Exercise: Set out every line of the data below as a Markdown table with the columns Row and Data line, numbering the rows and skipping blank lines. Leave the pictures out of your answer.

Source data:
--------------------------------

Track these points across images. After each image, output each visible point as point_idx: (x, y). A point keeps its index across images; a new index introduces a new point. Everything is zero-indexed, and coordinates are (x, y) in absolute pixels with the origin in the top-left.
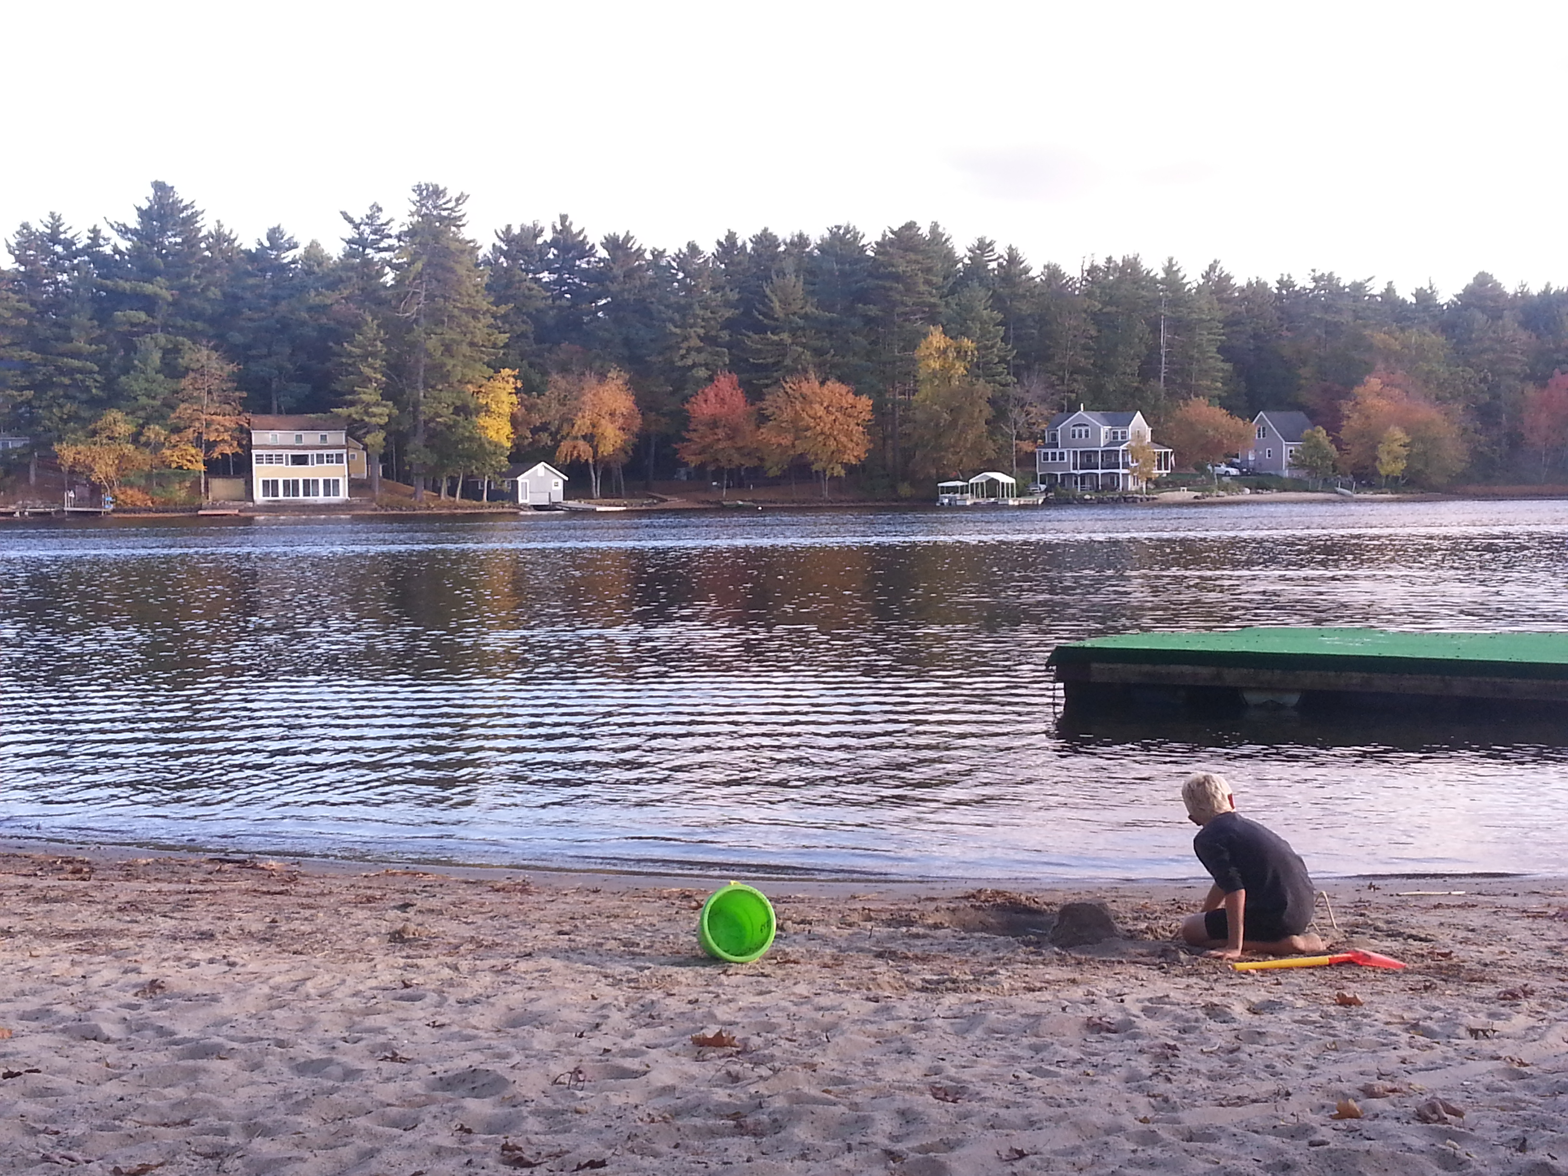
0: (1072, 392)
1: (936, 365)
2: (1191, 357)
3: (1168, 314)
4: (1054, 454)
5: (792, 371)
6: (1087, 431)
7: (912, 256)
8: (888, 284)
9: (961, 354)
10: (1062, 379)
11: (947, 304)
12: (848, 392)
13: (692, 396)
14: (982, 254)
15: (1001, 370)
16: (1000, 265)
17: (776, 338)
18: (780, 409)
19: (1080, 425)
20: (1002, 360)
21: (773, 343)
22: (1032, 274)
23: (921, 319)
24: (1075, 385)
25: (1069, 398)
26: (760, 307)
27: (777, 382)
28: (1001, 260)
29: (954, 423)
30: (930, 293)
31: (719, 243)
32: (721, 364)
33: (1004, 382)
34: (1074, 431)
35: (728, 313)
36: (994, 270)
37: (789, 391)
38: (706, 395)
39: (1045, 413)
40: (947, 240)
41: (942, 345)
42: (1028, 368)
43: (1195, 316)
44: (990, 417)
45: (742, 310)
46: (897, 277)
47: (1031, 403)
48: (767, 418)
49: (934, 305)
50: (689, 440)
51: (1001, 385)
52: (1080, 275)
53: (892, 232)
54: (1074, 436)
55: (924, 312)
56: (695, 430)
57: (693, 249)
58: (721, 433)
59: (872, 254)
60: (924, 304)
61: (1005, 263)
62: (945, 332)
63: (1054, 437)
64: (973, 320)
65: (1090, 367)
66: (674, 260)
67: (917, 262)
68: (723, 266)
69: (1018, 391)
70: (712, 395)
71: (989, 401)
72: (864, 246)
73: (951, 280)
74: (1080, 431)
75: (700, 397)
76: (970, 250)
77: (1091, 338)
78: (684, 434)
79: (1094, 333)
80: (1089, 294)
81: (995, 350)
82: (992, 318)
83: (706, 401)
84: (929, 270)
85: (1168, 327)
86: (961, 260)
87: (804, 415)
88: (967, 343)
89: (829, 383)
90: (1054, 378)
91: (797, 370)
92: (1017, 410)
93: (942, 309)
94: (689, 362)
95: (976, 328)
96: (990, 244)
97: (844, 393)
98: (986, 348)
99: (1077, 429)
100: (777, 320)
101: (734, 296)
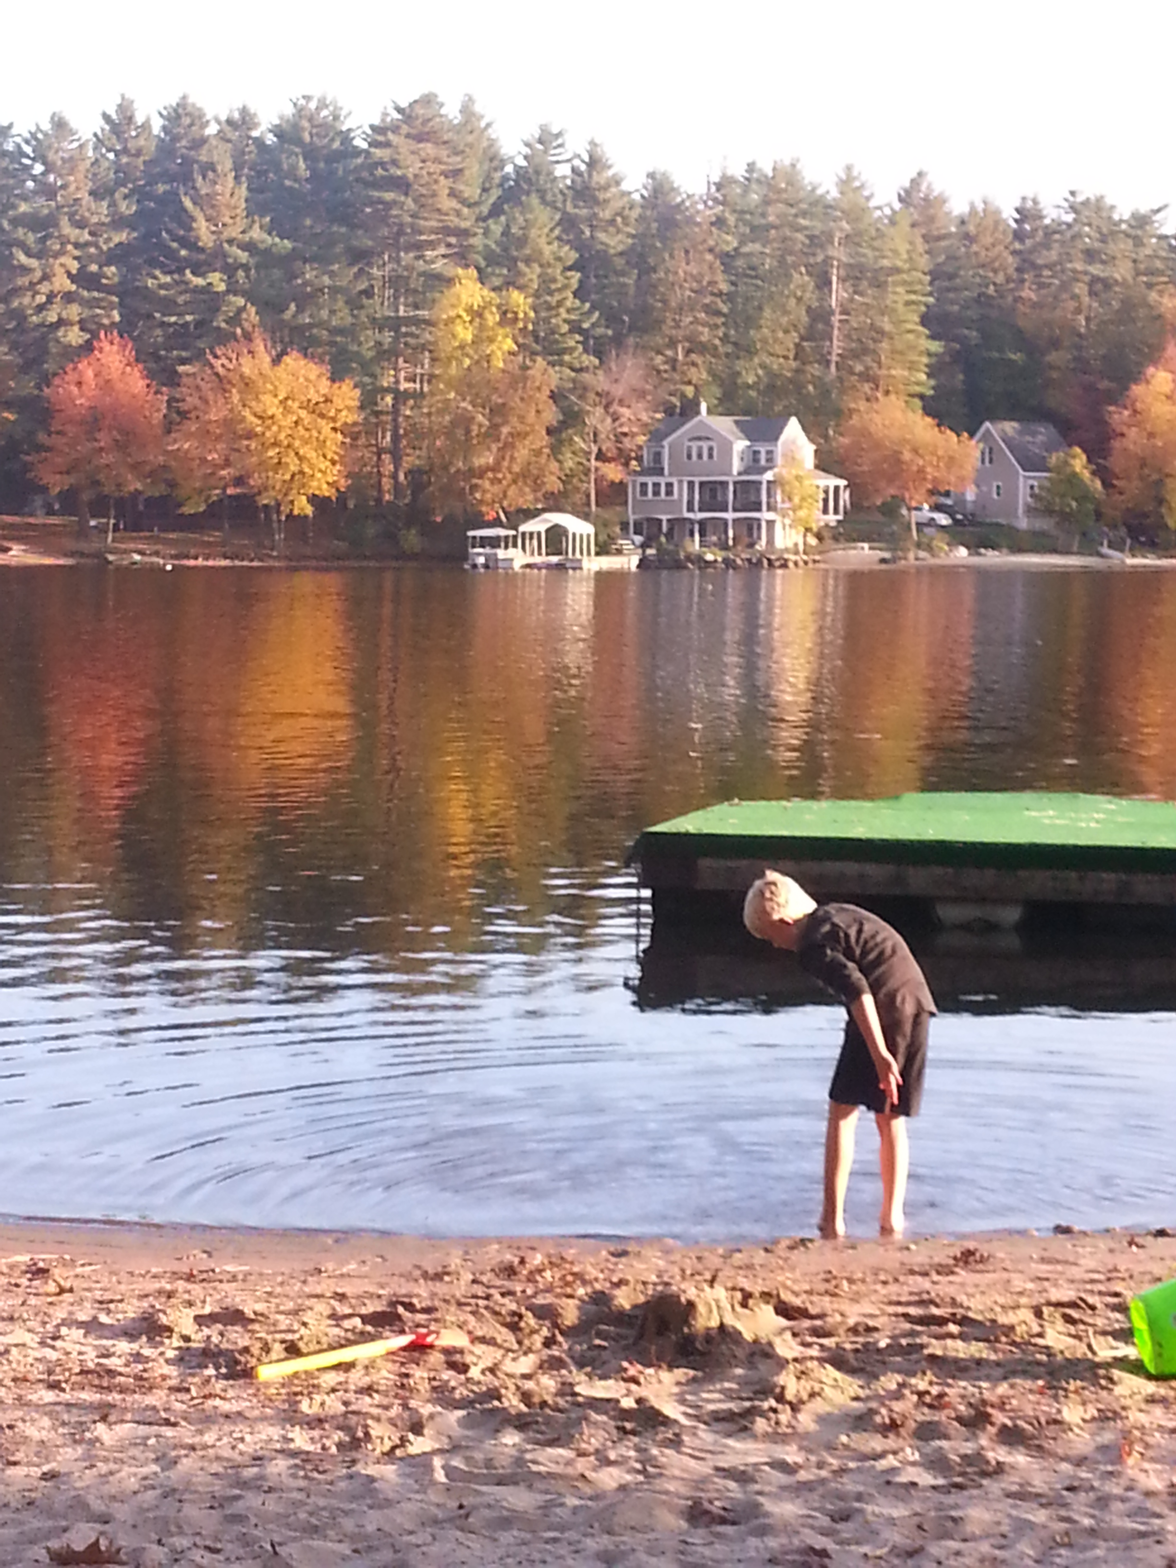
0: (689, 383)
1: (465, 333)
2: (882, 332)
3: (844, 259)
4: (656, 485)
5: (224, 338)
6: (711, 449)
7: (428, 149)
8: (389, 196)
9: (507, 317)
10: (673, 362)
11: (487, 233)
12: (319, 376)
13: (55, 374)
14: (545, 152)
15: (572, 343)
16: (574, 170)
17: (199, 281)
18: (206, 402)
19: (699, 439)
20: (575, 328)
21: (197, 290)
22: (625, 186)
23: (444, 256)
24: (693, 374)
25: (683, 396)
26: (173, 226)
27: (200, 355)
28: (577, 162)
29: (493, 432)
30: (458, 213)
31: (106, 117)
32: (106, 321)
33: (578, 366)
34: (689, 449)
35: (121, 236)
36: (565, 177)
37: (221, 370)
38: (81, 374)
39: (645, 417)
40: (488, 125)
41: (477, 301)
42: (618, 341)
43: (886, 263)
44: (555, 423)
45: (142, 230)
46: (402, 185)
47: (621, 402)
48: (184, 415)
49: (464, 233)
50: (49, 449)
51: (573, 369)
52: (705, 191)
53: (399, 110)
54: (689, 457)
55: (449, 245)
56: (58, 433)
57: (60, 125)
58: (104, 439)
59: (364, 145)
60: (448, 231)
61: (583, 167)
62: (482, 280)
63: (658, 457)
64: (528, 261)
65: (717, 342)
66: (27, 142)
67: (437, 160)
68: (111, 156)
69: (599, 381)
70: (90, 373)
71: (553, 396)
72: (349, 130)
73: (495, 193)
74: (700, 449)
75: (71, 377)
76: (527, 145)
77: (720, 294)
78: (42, 437)
79: (724, 287)
80: (719, 222)
81: (562, 310)
82: (559, 259)
83: (79, 384)
84: (456, 173)
85: (842, 280)
86: (511, 159)
87: (247, 413)
88: (519, 299)
89: (287, 359)
90: (659, 359)
91: (234, 334)
92: (599, 410)
93: (477, 241)
94: (53, 318)
95: (532, 274)
96: (558, 135)
97: (312, 377)
98: (550, 308)
99: (695, 445)
100: (202, 250)
101: (127, 208)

--------------------------------

Result:
| Row | Data line |
|---|---|
| 1 | Track these points across images. After each image, output each visible point as point_idx: (x, y). A point keeps its index across images; a new index introduces a new point. Everything is zero-indexed, and coordinates are (x, y) in absolute pixels with the origin in the top-left. |
| 2 | 0: (1072, 392) |
| 3 | 1: (936, 365) |
| 4 | 2: (1191, 357) |
| 5 | 3: (1168, 314) |
| 6 | 4: (1054, 454) |
| 7 | 5: (792, 371) |
| 8 | 6: (1087, 431) |
| 9 | 7: (912, 256) |
| 10 | 8: (888, 284) |
| 11 | 9: (961, 354) |
| 12 | 10: (1062, 379) |
| 13 | 11: (947, 304) |
| 14 | 12: (848, 392) |
| 15 | 13: (692, 396) |
| 16 | 14: (982, 254) |
| 17 | 15: (1001, 370) |
| 18 | 16: (1000, 265) |
| 19 | 17: (776, 338) |
| 20 | 18: (780, 409) |
| 21 | 19: (1080, 425) |
| 22 | 20: (1002, 360) |
| 23 | 21: (773, 343) |
| 24 | 22: (1032, 274) |
| 25 | 23: (921, 319) |
| 26 | 24: (1075, 385) |
| 27 | 25: (1069, 398) |
| 28 | 26: (760, 307) |
| 29 | 27: (777, 382) |
| 30 | 28: (1001, 260) |
| 31 | 29: (954, 423) |
| 32 | 30: (930, 293) |
| 33 | 31: (719, 243) |
| 34 | 32: (721, 364) |
| 35 | 33: (1004, 382) |
| 36 | 34: (1074, 431) |
| 37 | 35: (728, 313) |
| 38 | 36: (994, 270) |
| 39 | 37: (789, 391) |
| 40 | 38: (706, 395) |
| 41 | 39: (1045, 413) |
| 42 | 40: (947, 240) |
| 43 | 41: (942, 345) |
| 44 | 42: (1028, 368) |
| 45 | 43: (1195, 316) |
| 46 | 44: (990, 417) |
| 47 | 45: (742, 310) |
| 48 | 46: (897, 277) |
| 49 | 47: (1031, 403) |
| 50 | 48: (767, 418) |
| 51 | 49: (934, 305) |
| 52 | 50: (689, 440) |
| 53 | 51: (1001, 385) |
| 54 | 52: (1080, 275) |
| 55 | 53: (892, 232) |
| 56 | 54: (1074, 436) |
| 57 | 55: (924, 312) |
| 58 | 56: (695, 430) |
| 59 | 57: (693, 249) |
| 60 | 58: (721, 433) |
| 61 | 59: (872, 254) |
| 62 | 60: (924, 304) |
| 63 | 61: (1005, 263) |
| 64 | 62: (945, 332) |
| 65 | 63: (1054, 437) |
| 66 | 64: (973, 320) |
| 67 | 65: (1090, 367) |
| 68 | 66: (674, 260) |
| 69 | 67: (917, 262) |
| 70 | 68: (723, 266) |
| 71 | 69: (1018, 391) |
| 72 | 70: (712, 395) |
| 73 | 71: (989, 401) |
| 74 | 72: (864, 246) |
| 75 | 73: (951, 280) |
| 76 | 74: (1080, 431) |
| 77 | 75: (700, 397) |
| 78 | 76: (970, 250) |
| 79 | 77: (1091, 338) |
| 80 | 78: (684, 434) |
| 81 | 79: (1094, 333) |
| 82 | 80: (1089, 294) |
| 83 | 81: (995, 350) |
| 84 | 82: (992, 318) |
| 85 | 83: (706, 401) |
| 86 | 84: (929, 270) |
| 87 | 85: (1168, 327) |
| 88 | 86: (961, 260) |
| 89 | 87: (804, 415) |
| 90 | 88: (967, 343) |
| 91 | 89: (829, 383) |
| 92 | 90: (1054, 378) |
| 93 | 91: (797, 370) |
| 94 | 92: (1017, 410) |
| 95 | 93: (942, 309) |
| 96 | 94: (689, 362) |
| 97 | 95: (976, 328) |
| 98 | 96: (990, 244) |
| 99 | 97: (844, 393) |
| 100 | 98: (986, 348) |
| 101 | 99: (1077, 429) |
| 102 | 100: (777, 320) |
| 103 | 101: (734, 296) |
| 104 | 0: (689, 383) |
| 105 | 1: (465, 333) |
| 106 | 2: (882, 332) |
| 107 | 3: (844, 259) |
| 108 | 4: (656, 485) |
| 109 | 5: (224, 338) |
| 110 | 6: (711, 449) |
| 111 | 7: (428, 149) |
| 112 | 8: (389, 196) |
| 113 | 9: (507, 317) |
| 114 | 10: (673, 362) |
| 115 | 11: (487, 233) |
| 116 | 12: (319, 376) |
| 117 | 13: (55, 374) |
| 118 | 14: (545, 152) |
| 119 | 15: (572, 343) |
| 120 | 16: (574, 170) |
| 121 | 17: (199, 281) |
| 122 | 18: (206, 402) |
| 123 | 19: (699, 439) |
| 124 | 20: (575, 328) |
| 125 | 21: (197, 290) |
| 126 | 22: (625, 186) |
| 127 | 23: (444, 256) |
| 128 | 24: (693, 374) |
| 129 | 25: (683, 396) |
| 130 | 26: (173, 226) |
| 131 | 27: (200, 355) |
| 132 | 28: (577, 162) |
| 133 | 29: (493, 432) |
| 134 | 30: (458, 213) |
| 135 | 31: (106, 117) |
| 136 | 32: (106, 321) |
| 137 | 33: (578, 366) |
| 138 | 34: (689, 449) |
| 139 | 35: (121, 236) |
| 140 | 36: (565, 177) |
| 141 | 37: (221, 370) |
| 142 | 38: (81, 374) |
| 143 | 39: (645, 417) |
| 144 | 40: (488, 125) |
| 145 | 41: (477, 301) |
| 146 | 42: (618, 341) |
| 147 | 43: (886, 263) |
| 148 | 44: (555, 423) |
| 149 | 45: (142, 230) |
| 150 | 46: (402, 185) |
| 151 | 47: (621, 402) |
| 152 | 48: (184, 415) |
| 153 | 49: (464, 233) |
| 154 | 50: (49, 449) |
| 155 | 51: (573, 369) |
| 156 | 52: (705, 191) |
| 157 | 53: (399, 110) |
| 158 | 54: (689, 457) |
| 159 | 55: (449, 245) |
| 160 | 56: (58, 433) |
| 161 | 57: (60, 125) |
| 162 | 58: (104, 439) |
| 163 | 59: (364, 145) |
| 164 | 60: (448, 231) |
| 165 | 61: (583, 167) |
| 166 | 62: (482, 280) |
| 167 | 63: (658, 457) |
| 168 | 64: (528, 261) |
| 169 | 65: (717, 342) |
| 170 | 66: (27, 142) |
| 171 | 67: (437, 160) |
| 172 | 68: (111, 156) |
| 173 | 69: (599, 381) |
| 174 | 70: (90, 373) |
| 175 | 71: (553, 396) |
| 176 | 72: (349, 130) |
| 177 | 73: (495, 193) |
| 178 | 74: (700, 449) |
| 179 | 75: (71, 377) |
| 180 | 76: (527, 145) |
| 181 | 77: (720, 294) |
| 182 | 78: (42, 437) |
| 183 | 79: (724, 287) |
| 184 | 80: (719, 222) |
| 185 | 81: (562, 310) |
| 186 | 82: (559, 259) |
| 187 | 83: (79, 384) |
| 188 | 84: (456, 173) |
| 189 | 85: (842, 280) |
| 190 | 86: (511, 159) |
| 191 | 87: (247, 413) |
| 192 | 88: (519, 299) |
| 193 | 89: (287, 359) |
| 194 | 90: (659, 359) |
| 195 | 91: (234, 334) |
| 196 | 92: (599, 410) |
| 197 | 93: (477, 241) |
| 198 | 94: (53, 318) |
| 199 | 95: (532, 274) |
| 200 | 96: (558, 135) |
| 201 | 97: (312, 377) |
| 202 | 98: (550, 308) |
| 203 | 99: (695, 445) |
| 204 | 100: (202, 250) |
| 205 | 101: (127, 208) |